29 setembro 2022

Retórica da mentira

Fake news sobre urnas, pesquisas e TSE dominam eleição de 2022

Mentiras de 2018 focavam questões morais, como 'mamadeira de piroca'; agora, sistema eleitoral é um dos principais alvos
Patrícia Campos MelloPaula SopranaRenata Galf, Folha de S. Paulo

 

A "mamadeira de piroca", notícia falsa que marcou a eleição de 2018, deu espaço em 2022 para denúncias infundadas sobre urnas e pesquisas eleitorais, conspirações sobre a TV Globo e a corte eleitoral e o boato de que o ex-presidente Luiz Inácio Lula da Silva (PT) fechará igrejas caso eleito.

Em 2018, a campanha foi dominada por fake news ligadas a questões morais e de gênero, como a mensagem dizendo que mamadeiras com bico em formato de pênis tinham sido distribuídas
em creches pelo PT e o boato da criação de um "kit gay" pelo então candidato à Presidência Fernando Haddad para doutrinar crianças.

Naquele ano em que a avalanche de notícias falsas surpreendeu os eleitores e as autoridades, montagens mostrando a ex-presidente Dilma Rousseff com o ex-ditador cubano Fidel Castro e acusações de terrorismo contra políticos também inundaram os grupos de WhatsApp, segundo levantamentos feitos pelas agências de checagem Lupa e Aos Fatos, pela UFMG (Universidade Federal de Minas Gerais) e
pela USP na época.

Já em 2022, segundo mapeamento da Palver, empresa de tecnologia que monitora mais de 15 mil grupos públicos de WhatsApp, as mensagens desinformativas que mais viralizaram questionam de algum modo as urnas ou as autoridades eleitorais.

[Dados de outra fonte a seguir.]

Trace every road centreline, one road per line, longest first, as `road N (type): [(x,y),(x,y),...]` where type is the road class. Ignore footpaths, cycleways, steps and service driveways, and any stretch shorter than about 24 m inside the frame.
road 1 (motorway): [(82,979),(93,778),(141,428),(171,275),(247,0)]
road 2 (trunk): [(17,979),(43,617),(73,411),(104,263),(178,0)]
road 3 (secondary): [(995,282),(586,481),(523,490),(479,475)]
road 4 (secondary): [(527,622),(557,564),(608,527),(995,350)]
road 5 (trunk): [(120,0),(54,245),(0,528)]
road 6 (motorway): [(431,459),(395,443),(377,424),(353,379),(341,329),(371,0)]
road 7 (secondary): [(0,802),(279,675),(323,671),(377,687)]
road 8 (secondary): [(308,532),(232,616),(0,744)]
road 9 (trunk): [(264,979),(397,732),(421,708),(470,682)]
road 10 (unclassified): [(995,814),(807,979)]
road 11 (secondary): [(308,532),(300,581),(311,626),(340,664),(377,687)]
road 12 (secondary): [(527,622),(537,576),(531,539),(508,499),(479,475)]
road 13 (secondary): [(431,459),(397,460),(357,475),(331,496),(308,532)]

Uma das mais compartilhadas de 15 de agosto, início da campanha, a 15 de setembro dizia que o voto para presidente seria invalidado caso o eleitor não votasse para os outros cargos. Outra narrativa afirmava que o ex-delegado da Polícia Federal Protógenes Queiroz havia investigado as urnas eletrônicas e descoberto que o PT nunca teria vencido às claras no Brasil.

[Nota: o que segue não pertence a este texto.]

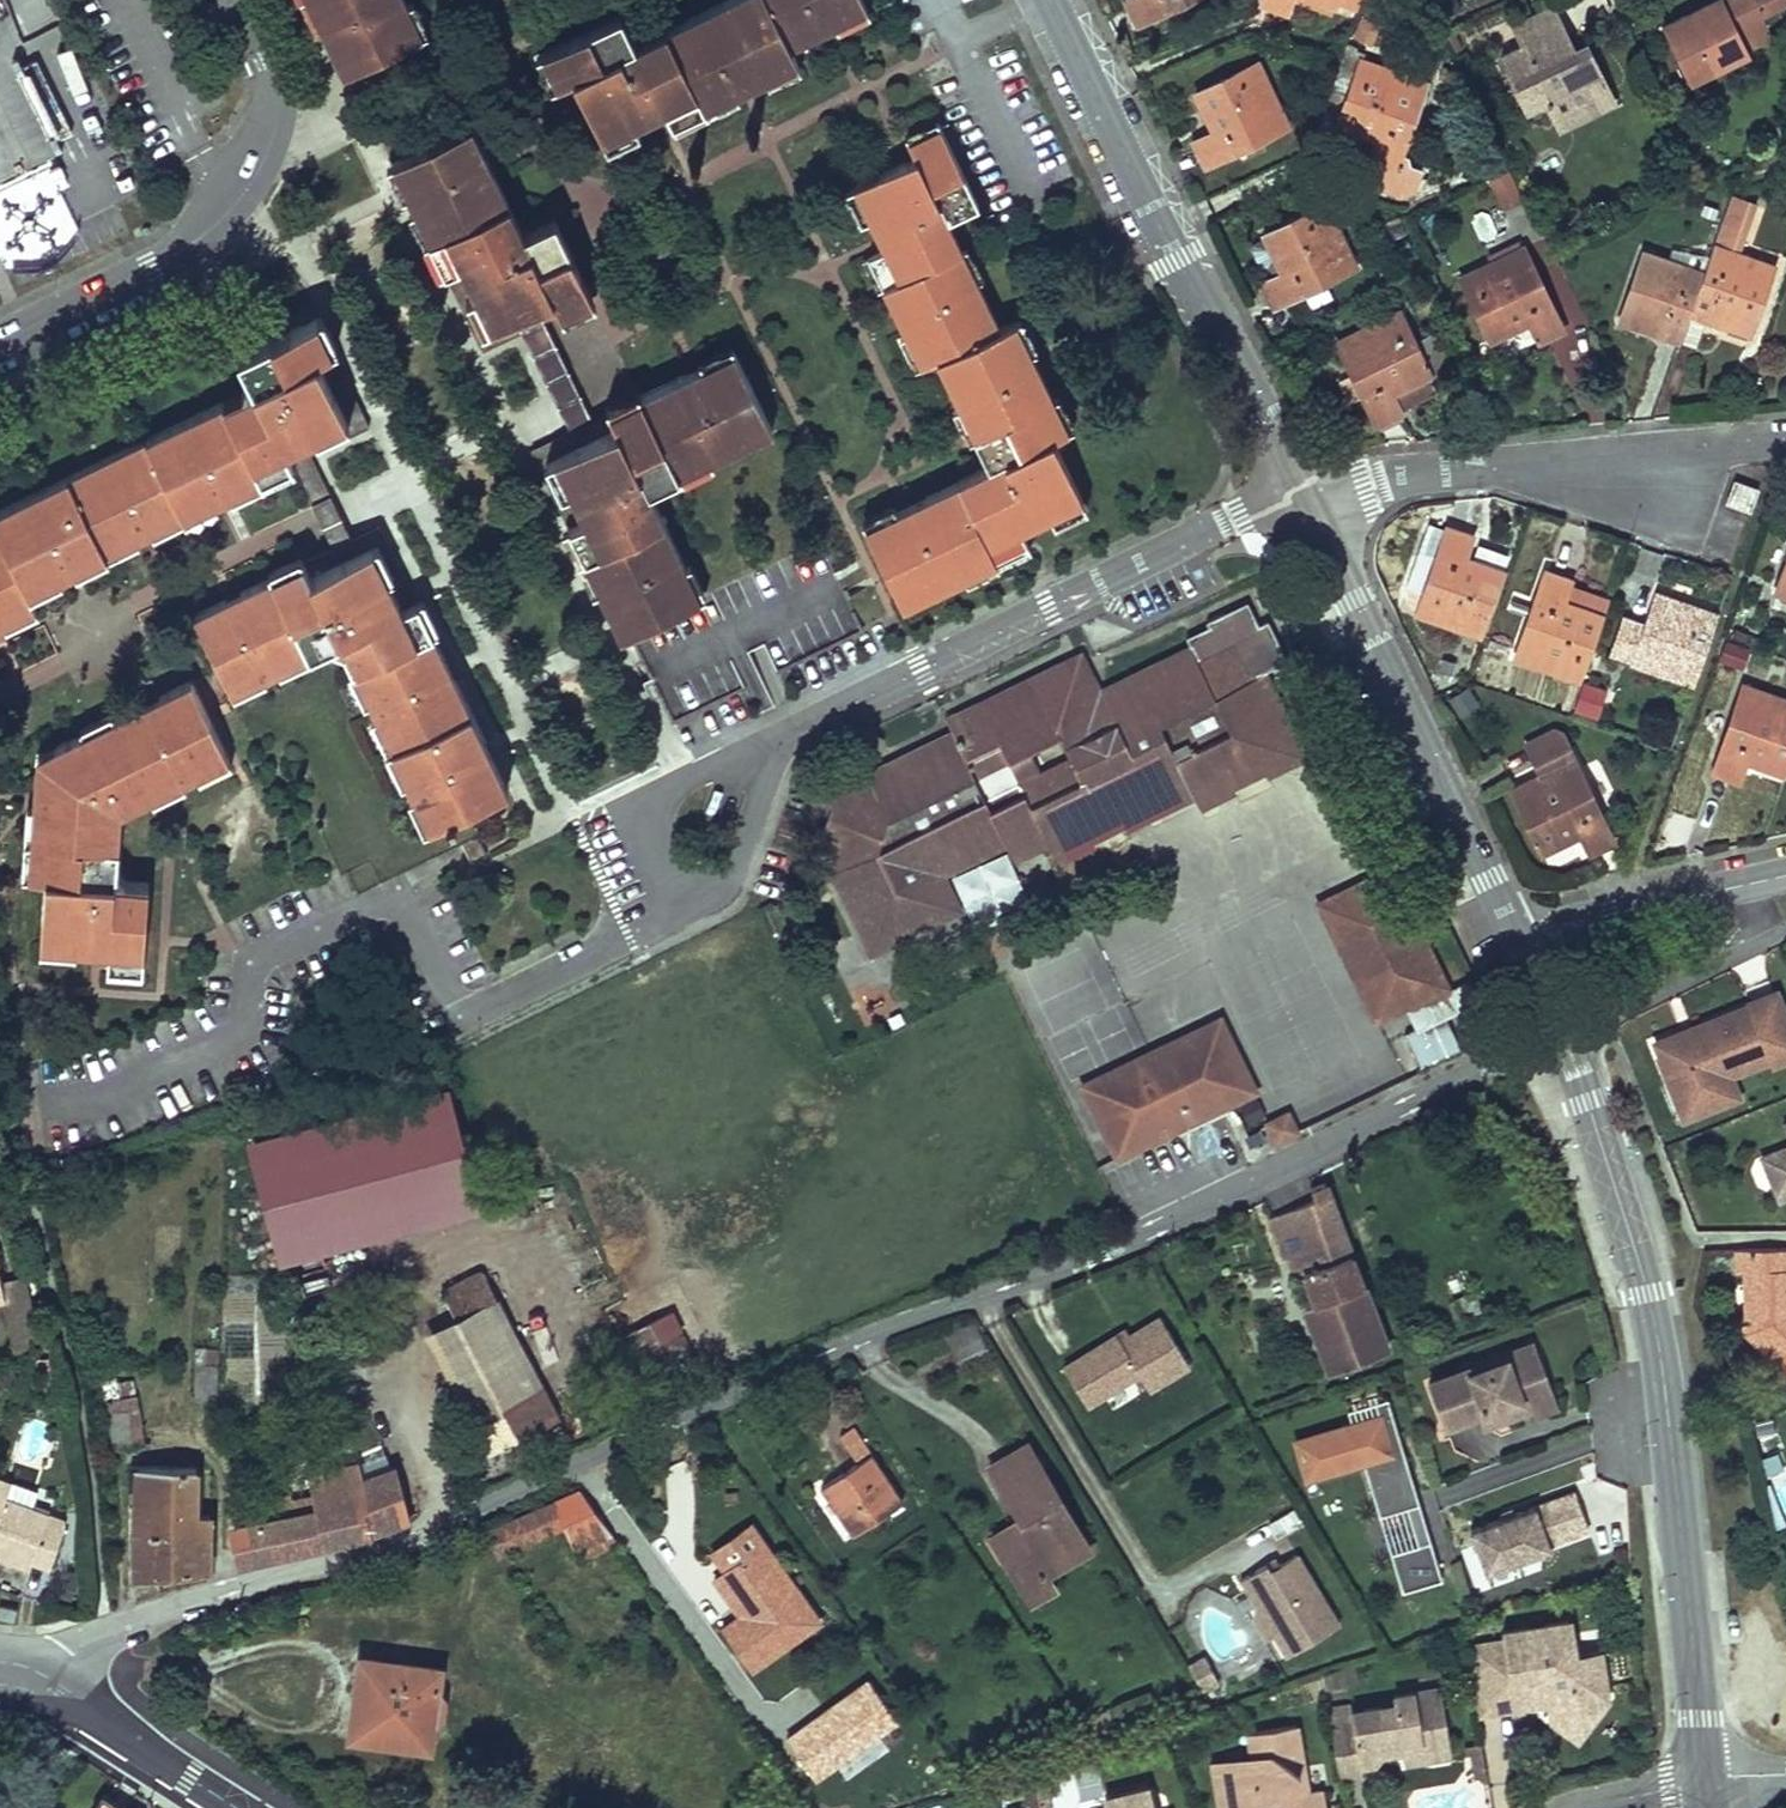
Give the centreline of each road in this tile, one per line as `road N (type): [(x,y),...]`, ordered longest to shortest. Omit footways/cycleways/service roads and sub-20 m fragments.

Na reta final para o primeiro turno, entre 5 de setembro e o dia 28, explodiu o volume de mentiras sobre o sistema eleitoral, pesquisas de opinião e ministros do TSE (Tribunal Superior Eleitoral).

Um dos conteúdos falsos de maior circulação dizia que as urnas já estavam sendo abertas e fraudadas em um sindicato ligado ao PT, em Itapeva: "Denúncia urgente! Bomba! Urnas eletrônicas sendo modificadas dentro do Sindicato do PT em Itapeva, São Paulo. A fraude sendo revelada antes da eleição".

Segundo a Palver, com base no número de usuários que receberam a mensagem na amostra, ao menos 130 mil pessoas foram expostas a ela.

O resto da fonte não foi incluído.